涙の夜1


【side えみ】



まるで悲鳴みたいなゆき乃の鳴き声に、胸が痛くなる。

美月ちゃんのこともあるけど、誰も何も言えなくても。

こんなんじゃダメだって、私は温かい珈琲を準備した。




「手伝うよえみさん」

「ありがとう、岩ちゃん。…何から何まで本当にありがとう」



ほんの一瞬でも気を抜くと泣いてしまいそうで。

打ち上げパーティは行けなかった。

岩ちゃんが大輔先輩に「えみさん具合悪くて」って言ってくれて。

もしかしたら希帆ちゃんが大輔先輩に本当のことを話したかもしれない。

それならそれでもう仕方ない。



「美月ちゃん馬鹿だねぇーほんと」

「自分でも思います」

「最初から俺にしとけばよかったのに!」

「………」



リビングで敬浩が美月ちゃんの肩を抱いて慰めている。

ことの発端は哲也くんだった。

松先輩に会いに来たんだろう、ポールのパーティに顔を出した哲也くんと偶然会った私達。
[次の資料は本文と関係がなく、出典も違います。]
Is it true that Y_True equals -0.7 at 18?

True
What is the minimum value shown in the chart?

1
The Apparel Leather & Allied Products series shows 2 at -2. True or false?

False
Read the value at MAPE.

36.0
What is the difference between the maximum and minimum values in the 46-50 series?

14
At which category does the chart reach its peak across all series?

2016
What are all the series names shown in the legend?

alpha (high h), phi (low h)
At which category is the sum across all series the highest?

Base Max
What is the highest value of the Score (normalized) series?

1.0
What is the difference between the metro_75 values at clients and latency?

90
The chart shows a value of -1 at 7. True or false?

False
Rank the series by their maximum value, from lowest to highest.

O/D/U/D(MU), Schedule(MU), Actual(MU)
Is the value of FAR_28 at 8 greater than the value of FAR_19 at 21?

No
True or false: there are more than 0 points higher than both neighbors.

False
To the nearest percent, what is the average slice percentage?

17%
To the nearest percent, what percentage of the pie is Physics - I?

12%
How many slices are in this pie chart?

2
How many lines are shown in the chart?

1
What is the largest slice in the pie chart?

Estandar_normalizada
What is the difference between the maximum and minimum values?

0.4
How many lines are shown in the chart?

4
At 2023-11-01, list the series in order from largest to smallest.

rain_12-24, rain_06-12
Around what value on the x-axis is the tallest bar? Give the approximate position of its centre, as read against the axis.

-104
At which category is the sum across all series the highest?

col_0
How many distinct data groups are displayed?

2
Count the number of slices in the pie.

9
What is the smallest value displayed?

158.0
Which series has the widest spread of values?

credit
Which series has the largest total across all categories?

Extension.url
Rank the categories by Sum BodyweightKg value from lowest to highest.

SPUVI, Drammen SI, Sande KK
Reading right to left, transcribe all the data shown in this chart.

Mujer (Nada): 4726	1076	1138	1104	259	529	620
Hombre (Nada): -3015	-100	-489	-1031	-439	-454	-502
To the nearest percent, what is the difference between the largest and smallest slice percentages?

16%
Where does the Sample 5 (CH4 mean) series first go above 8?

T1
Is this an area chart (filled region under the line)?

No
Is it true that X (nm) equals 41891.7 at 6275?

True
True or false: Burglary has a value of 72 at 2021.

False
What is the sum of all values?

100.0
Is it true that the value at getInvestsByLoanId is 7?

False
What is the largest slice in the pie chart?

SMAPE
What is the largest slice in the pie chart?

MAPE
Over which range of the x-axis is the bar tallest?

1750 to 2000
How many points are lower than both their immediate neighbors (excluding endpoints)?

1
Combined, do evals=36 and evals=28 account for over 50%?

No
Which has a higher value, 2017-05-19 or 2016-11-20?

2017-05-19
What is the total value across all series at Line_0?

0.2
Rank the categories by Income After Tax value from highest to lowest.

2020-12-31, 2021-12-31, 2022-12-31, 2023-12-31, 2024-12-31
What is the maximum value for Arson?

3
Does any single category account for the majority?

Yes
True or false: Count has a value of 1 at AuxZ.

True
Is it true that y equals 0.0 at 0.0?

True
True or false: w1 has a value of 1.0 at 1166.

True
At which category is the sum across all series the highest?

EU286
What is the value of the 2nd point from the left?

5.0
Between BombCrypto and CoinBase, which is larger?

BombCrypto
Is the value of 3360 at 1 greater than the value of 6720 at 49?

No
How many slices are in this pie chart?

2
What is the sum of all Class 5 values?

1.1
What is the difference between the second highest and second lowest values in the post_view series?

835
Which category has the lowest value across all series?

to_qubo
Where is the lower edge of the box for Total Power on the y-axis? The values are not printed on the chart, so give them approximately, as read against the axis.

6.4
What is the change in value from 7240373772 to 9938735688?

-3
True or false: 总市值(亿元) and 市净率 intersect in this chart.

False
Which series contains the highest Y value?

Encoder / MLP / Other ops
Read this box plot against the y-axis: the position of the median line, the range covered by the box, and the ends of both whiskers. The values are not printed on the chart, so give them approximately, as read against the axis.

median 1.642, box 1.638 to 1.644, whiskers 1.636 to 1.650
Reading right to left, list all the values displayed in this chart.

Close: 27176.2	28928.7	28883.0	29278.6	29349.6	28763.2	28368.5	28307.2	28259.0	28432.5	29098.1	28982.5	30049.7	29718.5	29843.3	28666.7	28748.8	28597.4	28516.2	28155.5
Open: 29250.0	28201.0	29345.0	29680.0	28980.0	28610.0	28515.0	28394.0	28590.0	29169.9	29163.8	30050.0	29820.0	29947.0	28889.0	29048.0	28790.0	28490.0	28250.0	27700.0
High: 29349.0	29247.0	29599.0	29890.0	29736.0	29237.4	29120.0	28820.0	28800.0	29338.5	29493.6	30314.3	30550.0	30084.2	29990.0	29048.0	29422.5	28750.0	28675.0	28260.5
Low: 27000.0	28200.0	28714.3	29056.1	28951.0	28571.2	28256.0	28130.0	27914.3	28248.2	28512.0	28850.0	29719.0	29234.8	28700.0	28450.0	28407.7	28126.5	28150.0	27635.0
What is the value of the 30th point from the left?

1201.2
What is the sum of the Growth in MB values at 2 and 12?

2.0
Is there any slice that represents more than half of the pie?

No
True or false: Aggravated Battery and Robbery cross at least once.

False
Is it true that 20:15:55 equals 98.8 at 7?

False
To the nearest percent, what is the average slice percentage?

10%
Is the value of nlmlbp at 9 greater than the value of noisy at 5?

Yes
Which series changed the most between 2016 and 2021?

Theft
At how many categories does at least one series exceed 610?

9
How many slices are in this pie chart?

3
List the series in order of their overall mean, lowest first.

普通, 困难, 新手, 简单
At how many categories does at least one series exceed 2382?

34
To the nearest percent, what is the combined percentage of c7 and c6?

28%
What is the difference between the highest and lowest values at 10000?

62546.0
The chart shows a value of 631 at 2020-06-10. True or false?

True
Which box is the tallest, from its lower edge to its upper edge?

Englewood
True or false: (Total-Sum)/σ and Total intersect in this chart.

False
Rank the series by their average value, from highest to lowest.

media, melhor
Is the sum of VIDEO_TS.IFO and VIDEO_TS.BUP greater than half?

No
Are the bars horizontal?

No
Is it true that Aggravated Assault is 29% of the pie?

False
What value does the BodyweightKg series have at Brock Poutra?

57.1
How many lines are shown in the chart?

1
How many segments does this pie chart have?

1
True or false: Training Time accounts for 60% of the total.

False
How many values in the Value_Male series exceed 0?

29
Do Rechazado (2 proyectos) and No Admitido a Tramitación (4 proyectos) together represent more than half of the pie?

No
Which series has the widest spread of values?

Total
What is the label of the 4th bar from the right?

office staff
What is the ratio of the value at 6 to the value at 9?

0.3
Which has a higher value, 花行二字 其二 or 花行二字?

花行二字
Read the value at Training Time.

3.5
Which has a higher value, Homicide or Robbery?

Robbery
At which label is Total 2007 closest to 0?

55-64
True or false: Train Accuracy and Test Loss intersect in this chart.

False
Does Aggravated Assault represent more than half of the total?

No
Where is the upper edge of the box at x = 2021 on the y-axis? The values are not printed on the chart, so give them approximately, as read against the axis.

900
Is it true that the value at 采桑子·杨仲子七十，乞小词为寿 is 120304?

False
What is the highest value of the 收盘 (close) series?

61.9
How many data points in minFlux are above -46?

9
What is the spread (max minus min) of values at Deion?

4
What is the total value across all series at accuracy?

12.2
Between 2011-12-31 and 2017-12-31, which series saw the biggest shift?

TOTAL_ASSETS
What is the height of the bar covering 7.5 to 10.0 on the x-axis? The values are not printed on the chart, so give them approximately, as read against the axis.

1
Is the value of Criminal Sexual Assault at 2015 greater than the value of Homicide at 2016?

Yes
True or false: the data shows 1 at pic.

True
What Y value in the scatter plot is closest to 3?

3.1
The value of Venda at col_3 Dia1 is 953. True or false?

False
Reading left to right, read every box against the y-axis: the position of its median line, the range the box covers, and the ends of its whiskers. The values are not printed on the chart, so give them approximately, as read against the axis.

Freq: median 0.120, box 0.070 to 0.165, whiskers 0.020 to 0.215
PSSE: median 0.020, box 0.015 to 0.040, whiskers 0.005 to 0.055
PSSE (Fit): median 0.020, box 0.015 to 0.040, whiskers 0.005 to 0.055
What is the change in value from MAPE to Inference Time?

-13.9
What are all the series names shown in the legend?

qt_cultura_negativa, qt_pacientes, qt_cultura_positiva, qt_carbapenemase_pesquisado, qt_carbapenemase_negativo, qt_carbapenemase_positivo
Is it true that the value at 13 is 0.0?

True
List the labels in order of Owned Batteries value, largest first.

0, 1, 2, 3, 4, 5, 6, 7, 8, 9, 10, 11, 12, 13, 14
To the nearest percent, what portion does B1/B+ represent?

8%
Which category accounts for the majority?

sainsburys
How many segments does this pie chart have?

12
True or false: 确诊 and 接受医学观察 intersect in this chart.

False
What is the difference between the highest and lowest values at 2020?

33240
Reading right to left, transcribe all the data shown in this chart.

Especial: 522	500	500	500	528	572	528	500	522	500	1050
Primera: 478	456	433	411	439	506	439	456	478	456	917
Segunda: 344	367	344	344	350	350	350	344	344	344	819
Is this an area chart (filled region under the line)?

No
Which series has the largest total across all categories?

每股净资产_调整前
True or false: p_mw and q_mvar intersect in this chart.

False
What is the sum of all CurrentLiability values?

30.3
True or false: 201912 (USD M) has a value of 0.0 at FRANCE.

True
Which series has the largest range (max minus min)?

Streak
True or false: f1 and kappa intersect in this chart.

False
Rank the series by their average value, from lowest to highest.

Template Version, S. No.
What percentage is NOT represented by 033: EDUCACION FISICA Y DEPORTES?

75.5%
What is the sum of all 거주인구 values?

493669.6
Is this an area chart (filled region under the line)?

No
哲也くんが私だけに聞こえるように「美月と連絡が取れないんだけど、なんか知ってる?」って。

何となくだけど、美月ちゃんが哲也くんを迎えに空港に行くんじゃないかって。



「哲也くんさ。イタリア奥さん連れてった?」

「え?」



キョトンとした後、苦笑いを見せる。

腹立つ。

これだから不倫してる男の言葉は嘘くさい。

妙に腹が立って私は哲也くんのスーツの胸倉を掴んで「いいから答えろ」低い声で言い放つ。



「一緒に行ったよ、奥さんも娘も」

「美月の耳に入ったら一発殴るわよ!今日は諦めて。私達が美月を連れて帰るから」



私はパーティを抜け出して美月ちゃんに電話をかけた。

案の定電話口で泣いてる美月ちゃんに、馬鹿ねって言いながらも宙ぶらりんな自分と重ねて何も言えなかった。

恋をしたら周りなんて見えなくなってしまうもの。

正しいことも間違っていることも、時に判別がつかなくなってしまうこともある。






「ボロボロになる前に辞めさせなきゃ。嫌われるの覚悟で別れさせなきゃ。私ならできるよね?岩ちゃん…」



ソファーで泣いてる美月ちゃんを見て小さく呟くと岩ちゃんは呆れたように溜息を吐く。



「ほんと、自分よりも人のことばっか考えてるよね、えみさん。そーいうとこ嫌いじゃないけど、もっと我儘でいいのに。いいよ、えみさんのことは、俺が一番に見ててあげるから、好きにやりなよ!」




ポンポンって優しく髪を撫でてくれる岩ちゃん。

でもね、岩ちゃんみたいな人がいつも傍にいてくれてるから私、みんなのこと大事にできているんだって、思うの。

やっぱり私、岩ちゃんがいないと生きていけないね。